Dean Home: Flowing Fragrance: Dwelling in the Green Mountains

1 - 26 September 2020
Works
Exhibition Text

Dean Home is undoubtedly one of Australia’s most accomplished still life painters with a string of notable national and international exhibitions behind him. ‘Flowing Fragrance: Dwelling in the Green Mountains’ is arguably his most beautiful exhibition to date, and importantly, demonstrates a significant shift in his practice, a career spanning over 30 solid years.

 

In a recent, candid interview for this catalogue, Home stated that he had ‘cleaned off what is not part of the poem’. This comment reveals much about the artist and the processes behind his new work. Home’s numerous followers will recall his previous, meticulously painted still life works. These frequently involved complex depictions of ancient Chinese artefacts including ceramic bowls, paint brushes, and various oriental talismans. Rivers, trees and mountains along with large, elegant magnolias added further historical, visual and symbolic meaning to the images.  These earlier works interrogated and illustrated Chinese historical narratives, physical and metaphysical.

 

Nuance and simplicity of image have now replaced the grand oriental narratives. The paintings in this exhibition are beautifully evoked and resolved, as they always are, but are marked and governed by a new tranquillity. Each of these paintings compel the viewer to enjoy its presence deeply, quietly and at length. As always with Home, each image is notable for its exquisite and tender realism. These works are poised, potent and profoundly lovely.

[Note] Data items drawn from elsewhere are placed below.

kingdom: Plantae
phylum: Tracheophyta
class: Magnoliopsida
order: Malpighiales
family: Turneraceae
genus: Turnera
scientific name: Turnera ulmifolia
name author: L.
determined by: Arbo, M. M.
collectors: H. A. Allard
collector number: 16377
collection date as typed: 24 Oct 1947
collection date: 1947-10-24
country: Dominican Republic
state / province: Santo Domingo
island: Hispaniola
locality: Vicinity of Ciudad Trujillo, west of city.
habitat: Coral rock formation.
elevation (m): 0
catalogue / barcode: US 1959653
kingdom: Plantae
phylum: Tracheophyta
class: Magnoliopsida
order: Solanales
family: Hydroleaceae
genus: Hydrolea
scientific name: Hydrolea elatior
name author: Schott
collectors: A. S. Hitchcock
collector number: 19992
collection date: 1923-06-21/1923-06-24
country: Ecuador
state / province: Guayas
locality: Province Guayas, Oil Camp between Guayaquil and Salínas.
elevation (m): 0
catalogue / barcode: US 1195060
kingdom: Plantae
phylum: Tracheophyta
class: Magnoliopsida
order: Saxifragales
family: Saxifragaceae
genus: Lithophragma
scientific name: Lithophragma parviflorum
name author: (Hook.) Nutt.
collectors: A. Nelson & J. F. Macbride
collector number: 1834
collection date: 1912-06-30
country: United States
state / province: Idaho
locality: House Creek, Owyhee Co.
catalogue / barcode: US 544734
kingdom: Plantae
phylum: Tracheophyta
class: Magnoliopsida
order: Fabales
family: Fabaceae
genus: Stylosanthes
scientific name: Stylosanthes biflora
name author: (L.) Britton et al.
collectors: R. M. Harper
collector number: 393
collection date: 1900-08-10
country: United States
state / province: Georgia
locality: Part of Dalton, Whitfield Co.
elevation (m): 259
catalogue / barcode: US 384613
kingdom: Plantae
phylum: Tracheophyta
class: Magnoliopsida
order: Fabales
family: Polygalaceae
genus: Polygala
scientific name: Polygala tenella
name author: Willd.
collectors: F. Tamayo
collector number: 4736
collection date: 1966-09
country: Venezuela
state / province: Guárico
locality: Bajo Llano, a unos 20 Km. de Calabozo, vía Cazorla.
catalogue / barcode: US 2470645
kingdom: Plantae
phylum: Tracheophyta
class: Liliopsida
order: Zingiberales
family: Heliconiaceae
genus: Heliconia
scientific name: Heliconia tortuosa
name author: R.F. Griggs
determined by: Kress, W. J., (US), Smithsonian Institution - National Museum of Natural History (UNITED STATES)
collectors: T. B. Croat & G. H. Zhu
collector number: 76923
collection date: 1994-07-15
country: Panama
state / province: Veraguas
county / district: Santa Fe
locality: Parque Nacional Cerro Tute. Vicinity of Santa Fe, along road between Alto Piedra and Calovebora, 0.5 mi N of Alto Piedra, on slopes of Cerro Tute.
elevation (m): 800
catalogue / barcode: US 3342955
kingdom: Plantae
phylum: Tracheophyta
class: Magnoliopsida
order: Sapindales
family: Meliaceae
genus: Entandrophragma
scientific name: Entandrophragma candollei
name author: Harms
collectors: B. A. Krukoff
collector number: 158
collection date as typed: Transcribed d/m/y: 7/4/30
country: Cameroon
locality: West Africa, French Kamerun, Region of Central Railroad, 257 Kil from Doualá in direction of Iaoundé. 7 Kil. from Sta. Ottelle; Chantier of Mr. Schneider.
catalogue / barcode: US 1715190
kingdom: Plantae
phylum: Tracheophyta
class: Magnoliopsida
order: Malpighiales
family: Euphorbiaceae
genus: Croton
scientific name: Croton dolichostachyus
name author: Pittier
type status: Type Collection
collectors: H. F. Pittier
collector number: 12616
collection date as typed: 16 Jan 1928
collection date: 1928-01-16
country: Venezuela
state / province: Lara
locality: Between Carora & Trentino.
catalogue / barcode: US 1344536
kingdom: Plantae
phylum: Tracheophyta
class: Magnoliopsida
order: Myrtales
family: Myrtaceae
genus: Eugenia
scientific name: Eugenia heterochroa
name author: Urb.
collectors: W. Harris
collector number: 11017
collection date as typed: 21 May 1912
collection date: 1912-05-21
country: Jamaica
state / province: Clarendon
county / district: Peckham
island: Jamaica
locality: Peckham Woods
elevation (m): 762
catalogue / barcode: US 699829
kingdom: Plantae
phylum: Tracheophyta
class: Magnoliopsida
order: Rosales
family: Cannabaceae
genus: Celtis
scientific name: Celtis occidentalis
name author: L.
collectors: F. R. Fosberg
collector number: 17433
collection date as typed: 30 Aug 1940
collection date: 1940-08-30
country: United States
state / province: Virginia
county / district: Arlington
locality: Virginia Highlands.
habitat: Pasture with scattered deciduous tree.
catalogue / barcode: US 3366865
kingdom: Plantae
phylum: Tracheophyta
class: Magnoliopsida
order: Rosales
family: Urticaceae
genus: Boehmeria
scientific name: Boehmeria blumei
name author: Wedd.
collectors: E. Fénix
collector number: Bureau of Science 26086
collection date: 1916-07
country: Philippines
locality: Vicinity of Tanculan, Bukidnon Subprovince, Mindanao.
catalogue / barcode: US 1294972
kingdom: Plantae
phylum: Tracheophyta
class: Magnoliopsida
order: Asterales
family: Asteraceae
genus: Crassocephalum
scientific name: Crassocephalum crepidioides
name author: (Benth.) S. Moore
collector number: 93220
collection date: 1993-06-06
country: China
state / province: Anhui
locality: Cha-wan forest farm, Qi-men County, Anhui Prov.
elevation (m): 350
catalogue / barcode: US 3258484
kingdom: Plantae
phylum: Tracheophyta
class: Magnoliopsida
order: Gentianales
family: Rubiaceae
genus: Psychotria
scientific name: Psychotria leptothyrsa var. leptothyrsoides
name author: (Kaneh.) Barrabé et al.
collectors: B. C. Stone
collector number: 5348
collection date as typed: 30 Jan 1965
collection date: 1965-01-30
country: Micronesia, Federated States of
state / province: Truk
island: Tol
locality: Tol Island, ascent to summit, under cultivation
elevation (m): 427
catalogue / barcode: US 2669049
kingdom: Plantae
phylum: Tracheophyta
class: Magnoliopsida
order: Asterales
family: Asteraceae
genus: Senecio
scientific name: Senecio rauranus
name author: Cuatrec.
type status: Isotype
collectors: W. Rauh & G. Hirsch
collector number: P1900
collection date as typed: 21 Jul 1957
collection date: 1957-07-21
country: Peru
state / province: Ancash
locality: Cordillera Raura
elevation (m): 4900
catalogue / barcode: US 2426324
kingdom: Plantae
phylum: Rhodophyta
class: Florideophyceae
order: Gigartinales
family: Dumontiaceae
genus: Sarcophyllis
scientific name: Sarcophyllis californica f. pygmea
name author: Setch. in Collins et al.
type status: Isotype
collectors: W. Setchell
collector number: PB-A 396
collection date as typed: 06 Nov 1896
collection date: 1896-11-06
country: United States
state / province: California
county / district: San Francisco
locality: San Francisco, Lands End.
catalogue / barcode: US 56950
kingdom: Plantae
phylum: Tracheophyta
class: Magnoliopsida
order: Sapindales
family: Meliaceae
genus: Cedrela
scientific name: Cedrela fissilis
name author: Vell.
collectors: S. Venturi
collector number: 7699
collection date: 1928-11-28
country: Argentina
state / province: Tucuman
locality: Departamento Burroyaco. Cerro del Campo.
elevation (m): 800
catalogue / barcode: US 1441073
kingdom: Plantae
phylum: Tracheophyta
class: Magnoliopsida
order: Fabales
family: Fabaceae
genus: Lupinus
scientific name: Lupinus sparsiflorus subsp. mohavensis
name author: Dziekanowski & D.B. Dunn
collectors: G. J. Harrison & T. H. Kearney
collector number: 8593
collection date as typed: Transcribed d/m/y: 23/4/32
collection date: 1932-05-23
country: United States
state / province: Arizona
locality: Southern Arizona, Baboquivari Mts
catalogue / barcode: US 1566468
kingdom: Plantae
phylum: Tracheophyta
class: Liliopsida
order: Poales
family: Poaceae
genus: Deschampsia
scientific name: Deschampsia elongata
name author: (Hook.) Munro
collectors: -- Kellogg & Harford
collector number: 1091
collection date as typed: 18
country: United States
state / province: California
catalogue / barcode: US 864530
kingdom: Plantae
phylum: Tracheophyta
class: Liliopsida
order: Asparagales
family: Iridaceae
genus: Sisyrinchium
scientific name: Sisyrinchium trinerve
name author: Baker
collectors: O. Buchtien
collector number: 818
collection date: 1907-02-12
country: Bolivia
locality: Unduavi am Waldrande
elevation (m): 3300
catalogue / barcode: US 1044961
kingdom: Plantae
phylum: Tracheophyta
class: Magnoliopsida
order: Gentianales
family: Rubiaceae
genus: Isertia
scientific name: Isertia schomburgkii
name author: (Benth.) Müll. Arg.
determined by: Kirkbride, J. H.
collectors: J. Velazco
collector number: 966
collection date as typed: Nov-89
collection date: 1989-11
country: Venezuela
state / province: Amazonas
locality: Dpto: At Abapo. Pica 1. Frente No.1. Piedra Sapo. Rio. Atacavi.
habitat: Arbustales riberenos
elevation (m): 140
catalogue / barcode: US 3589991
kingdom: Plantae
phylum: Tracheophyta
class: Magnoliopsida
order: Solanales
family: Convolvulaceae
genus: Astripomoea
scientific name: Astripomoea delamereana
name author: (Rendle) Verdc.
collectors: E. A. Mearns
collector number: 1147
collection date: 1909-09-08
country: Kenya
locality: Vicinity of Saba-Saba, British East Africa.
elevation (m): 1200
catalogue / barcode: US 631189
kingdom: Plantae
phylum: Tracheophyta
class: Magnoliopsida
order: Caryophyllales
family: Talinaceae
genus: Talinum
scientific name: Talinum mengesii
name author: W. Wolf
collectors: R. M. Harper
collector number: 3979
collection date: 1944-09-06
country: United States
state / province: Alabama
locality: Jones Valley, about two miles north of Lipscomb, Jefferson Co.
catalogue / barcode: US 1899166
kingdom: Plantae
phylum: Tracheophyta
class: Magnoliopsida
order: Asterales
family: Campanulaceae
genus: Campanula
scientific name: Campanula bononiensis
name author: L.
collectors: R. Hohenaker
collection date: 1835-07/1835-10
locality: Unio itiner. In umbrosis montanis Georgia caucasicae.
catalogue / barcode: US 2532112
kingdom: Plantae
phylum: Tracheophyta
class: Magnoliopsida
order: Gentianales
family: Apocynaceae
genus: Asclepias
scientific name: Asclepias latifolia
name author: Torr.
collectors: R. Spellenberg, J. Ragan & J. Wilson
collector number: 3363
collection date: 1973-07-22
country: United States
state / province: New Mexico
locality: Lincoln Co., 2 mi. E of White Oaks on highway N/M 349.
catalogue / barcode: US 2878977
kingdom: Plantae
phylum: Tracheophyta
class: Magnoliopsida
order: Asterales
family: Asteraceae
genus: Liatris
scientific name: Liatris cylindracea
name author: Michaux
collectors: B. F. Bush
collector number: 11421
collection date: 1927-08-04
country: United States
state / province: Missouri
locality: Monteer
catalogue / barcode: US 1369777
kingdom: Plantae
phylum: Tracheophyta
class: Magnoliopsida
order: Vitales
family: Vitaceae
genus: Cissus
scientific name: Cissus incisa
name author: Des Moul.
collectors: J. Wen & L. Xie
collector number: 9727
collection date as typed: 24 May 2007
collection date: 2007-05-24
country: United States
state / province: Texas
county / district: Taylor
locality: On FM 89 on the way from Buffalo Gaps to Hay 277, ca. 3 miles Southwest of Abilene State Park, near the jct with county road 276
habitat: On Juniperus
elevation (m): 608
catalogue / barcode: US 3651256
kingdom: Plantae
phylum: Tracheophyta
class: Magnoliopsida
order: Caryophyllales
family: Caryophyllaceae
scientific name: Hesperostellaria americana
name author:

‘Flowing Fragrance: Dwelling in the Green Mountains’ continues to reference the artist’s honest and enduring regard of chinoiserie, but much has altered. While the glazed oriental bowls remain, they are fewer in number and each is critical to the composition of the paintings. Several are adorned by landscapes. These are stylistically removed from Home’s previous landscape imagery. Looking closely at the trees, for example, one can detect a certain new stylistic form that is darker and more risky than before. The treatment of the background has also evolved. The admixture of sensitively applied washes of brown provides a burnish that adds mystery to the images. The conscious freeing up of the background from distinct subject matter creates critical negative space in the paintings. This, in turn, increases the dimensionality of the peonies and vessels providing prolonged meditative moments for the viewer. These are quieter works, just as the artist intended.

 

The inclusion of peonies in place of magnolias is, of course, an obvious shift in the artist’s vision. This is not a complete departure from Home’s admiration of a Chinese aesthetic, for while peonies have become native to Europe and North America, they have their origin in China and are an official emblem of that country. Peonies embody in both Asian and European cultures the essence of romance and happiness. Home has a life-long admiration of the classic techniques of Rembrandt, Vermeer, da Vinci, and Caravaggio. His is no idle observation, indeed we see in Home’s work the same impeccable skills of chiaroscuro undertaken by the ‘old masters’ of Renaissance and Baroque art.

 

Home, along with his wife Aileen, had the great good fortune (during the halcyon pre-Covid months of 2019) to revisit their favourite European cathedrals and galleries in Rome. The artist recalled that while enjoying Roma ‘with biscotti in hand’ he stumbled upon flower markets outside the Mercato Trionfale. He was instantly overwhelmed by the sheer quantity, colour and fragrance of magnificent peonies banked in barrows and buckets. Unable to resist their allure he gathered arms full of the luminous blooms knowing they would be central to a shift in his work. Home purchased as many as he could physically hold and carried them awkwardly and somewhat self-consciously onto the metro and back to his apartment. It was from that moment that the peony supplanted the magnolia in his work resulting in what we see here, a seamless integration of iconography and artistic traditions between East and West.

 

It is tempting to read Home’s most recent paintings as a kind of artistic wish-fulfilment embodying an imaginary, peaceful resolution of current geopolitical global tensions. Home is adamant that this is not the case. ‘These paintings’, declared the artist ‘are outside of all that.’ They are ‘independent works that discuss the synthesis and relationship between objects and nature…the challenges presented by composition…and the integrity of flowers.’

They are all that, and more. These fine contemporary still life paintings sit confidently in the Baroque and Renaissance traditions of still life genre. The expertly painted ephemeral peonies, counterpoised against ancient ceramic vessels remind us, as the genre should, of the fleeting nature of life. Importantly, Home’s luscious paintings prompt us to spend time while we may, embracing poetry, nature, music, art, and life.